Petunjuk Latihan:
1 > Menurut teks sumber, apa yang disayangkan oleh pemerhati lingkungan?
2 > Sebutkan semua nama tempat yang muncul dalam teks sumber.

Kendari || kilatnusantara.com
Jasa konstruksi masih akan menghadapi beberapa tantangan, salah satunya dengan adanya Omnibus Law atau Undang-Undang Cipta Kerja Nomor 11 tahun 2020.
Beberapa perubahan atau penyesuaian pada sektor jasa konstruksi tentunya memerlukan pemahaman lebih lanjut agar tidak terjadi kerancuan di masyarakat.
Salah satu pemerhati lingkungan mengatakan ke awak media saat di temui di salah satu warkop kota Kendari bahwa dirinya menyayangkan hutan mangrove yang di garuk pakai alat berat untuk kepentingan proyek di salah satu desa yang ada di kapota kecamatan wangi wangi selatan.

Listing Tersedia:
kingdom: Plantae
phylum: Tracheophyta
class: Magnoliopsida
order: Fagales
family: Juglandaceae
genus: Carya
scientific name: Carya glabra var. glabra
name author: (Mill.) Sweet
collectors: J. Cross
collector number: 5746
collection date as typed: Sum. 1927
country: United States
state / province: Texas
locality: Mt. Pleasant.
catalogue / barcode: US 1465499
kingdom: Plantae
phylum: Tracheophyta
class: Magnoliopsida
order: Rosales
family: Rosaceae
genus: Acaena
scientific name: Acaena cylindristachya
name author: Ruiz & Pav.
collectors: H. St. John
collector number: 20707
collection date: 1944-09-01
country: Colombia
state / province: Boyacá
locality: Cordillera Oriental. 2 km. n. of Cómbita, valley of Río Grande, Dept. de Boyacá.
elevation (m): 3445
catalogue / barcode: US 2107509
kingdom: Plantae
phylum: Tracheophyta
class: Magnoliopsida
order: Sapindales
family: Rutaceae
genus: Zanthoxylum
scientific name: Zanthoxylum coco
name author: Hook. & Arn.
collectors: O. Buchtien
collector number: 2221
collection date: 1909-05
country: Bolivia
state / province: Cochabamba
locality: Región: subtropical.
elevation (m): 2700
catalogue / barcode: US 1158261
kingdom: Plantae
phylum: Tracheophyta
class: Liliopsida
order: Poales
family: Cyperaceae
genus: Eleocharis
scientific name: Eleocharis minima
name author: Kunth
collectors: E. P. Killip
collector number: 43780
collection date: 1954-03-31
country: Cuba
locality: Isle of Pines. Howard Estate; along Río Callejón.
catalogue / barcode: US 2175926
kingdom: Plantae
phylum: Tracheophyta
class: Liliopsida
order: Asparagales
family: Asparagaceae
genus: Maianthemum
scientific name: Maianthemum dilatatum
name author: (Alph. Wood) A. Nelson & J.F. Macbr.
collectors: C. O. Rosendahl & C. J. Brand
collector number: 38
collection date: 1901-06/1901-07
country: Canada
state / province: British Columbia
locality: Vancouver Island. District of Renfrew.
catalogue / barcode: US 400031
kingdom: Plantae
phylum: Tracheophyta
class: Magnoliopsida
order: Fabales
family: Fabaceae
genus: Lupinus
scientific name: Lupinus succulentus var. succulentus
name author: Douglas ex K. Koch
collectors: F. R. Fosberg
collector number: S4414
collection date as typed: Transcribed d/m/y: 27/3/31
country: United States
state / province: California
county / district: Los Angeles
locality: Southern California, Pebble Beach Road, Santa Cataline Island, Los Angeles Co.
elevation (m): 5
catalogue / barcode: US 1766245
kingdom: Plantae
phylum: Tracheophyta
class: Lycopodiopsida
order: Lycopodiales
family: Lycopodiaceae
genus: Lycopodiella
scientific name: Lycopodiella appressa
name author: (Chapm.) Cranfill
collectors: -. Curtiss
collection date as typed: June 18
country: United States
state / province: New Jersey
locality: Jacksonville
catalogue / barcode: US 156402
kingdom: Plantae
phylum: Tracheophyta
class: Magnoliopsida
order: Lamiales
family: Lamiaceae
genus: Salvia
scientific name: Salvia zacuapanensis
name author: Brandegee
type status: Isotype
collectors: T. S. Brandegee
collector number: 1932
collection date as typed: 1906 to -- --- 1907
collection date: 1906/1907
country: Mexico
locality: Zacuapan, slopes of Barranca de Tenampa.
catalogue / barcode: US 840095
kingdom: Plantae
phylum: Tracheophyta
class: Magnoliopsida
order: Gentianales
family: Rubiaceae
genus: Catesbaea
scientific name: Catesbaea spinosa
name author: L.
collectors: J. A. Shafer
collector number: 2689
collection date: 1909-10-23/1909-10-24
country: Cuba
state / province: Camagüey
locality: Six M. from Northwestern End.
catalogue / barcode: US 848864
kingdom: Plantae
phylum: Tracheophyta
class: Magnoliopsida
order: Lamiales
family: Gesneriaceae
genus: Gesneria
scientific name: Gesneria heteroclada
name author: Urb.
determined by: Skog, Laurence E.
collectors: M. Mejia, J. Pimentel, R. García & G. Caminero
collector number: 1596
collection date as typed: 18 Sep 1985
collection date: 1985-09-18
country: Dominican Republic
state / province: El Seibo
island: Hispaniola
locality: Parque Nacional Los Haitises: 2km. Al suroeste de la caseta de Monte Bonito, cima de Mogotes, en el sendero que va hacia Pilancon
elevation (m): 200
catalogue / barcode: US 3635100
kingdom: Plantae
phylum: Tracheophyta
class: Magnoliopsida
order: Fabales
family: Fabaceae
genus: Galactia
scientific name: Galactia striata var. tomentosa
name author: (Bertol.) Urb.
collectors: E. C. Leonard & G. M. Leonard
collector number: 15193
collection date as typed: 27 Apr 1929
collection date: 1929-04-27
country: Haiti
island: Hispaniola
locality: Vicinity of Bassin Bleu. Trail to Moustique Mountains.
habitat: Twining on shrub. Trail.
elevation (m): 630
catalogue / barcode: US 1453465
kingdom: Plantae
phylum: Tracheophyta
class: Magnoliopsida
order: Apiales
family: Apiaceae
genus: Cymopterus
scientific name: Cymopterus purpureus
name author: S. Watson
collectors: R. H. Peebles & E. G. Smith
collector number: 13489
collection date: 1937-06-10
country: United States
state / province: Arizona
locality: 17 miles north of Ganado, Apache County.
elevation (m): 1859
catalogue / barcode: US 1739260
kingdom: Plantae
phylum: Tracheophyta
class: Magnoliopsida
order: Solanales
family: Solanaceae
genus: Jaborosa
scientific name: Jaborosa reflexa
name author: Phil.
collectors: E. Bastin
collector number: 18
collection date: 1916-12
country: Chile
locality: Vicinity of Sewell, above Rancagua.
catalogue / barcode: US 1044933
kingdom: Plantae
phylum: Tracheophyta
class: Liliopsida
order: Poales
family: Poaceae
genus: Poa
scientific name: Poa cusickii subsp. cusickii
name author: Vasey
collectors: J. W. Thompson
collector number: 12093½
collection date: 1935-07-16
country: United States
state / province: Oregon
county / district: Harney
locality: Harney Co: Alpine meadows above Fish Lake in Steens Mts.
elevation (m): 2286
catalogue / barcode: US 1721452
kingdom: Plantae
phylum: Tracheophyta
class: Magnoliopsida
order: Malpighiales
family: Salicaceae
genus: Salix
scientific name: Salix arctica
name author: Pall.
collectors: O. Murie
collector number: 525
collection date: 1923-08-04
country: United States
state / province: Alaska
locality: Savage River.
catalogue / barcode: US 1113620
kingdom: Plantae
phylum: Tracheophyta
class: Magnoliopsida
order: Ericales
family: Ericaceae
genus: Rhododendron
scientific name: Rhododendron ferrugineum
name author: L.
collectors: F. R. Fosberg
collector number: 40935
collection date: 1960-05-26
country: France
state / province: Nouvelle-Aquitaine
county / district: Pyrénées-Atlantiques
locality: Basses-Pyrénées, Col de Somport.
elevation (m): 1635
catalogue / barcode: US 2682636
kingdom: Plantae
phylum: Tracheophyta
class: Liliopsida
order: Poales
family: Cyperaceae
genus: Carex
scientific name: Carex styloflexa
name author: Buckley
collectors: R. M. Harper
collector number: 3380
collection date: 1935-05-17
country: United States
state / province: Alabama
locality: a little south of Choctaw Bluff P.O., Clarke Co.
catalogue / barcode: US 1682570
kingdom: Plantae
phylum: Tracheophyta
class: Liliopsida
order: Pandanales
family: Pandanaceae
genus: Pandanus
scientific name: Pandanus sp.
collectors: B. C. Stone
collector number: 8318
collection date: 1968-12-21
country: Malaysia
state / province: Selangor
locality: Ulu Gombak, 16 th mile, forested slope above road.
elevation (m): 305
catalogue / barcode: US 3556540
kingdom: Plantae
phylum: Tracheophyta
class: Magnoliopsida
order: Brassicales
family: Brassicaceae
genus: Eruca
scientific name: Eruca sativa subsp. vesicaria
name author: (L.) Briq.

Jawaban:
1 > Hutan mangrove yang digaruk dengan alat berat untuk kepentingan proyek di salah satu desa di Kapota, Kecamatan Wangi Wangi Selatan.

2 > Kendari, Kapota, Wangi Wangi Selatan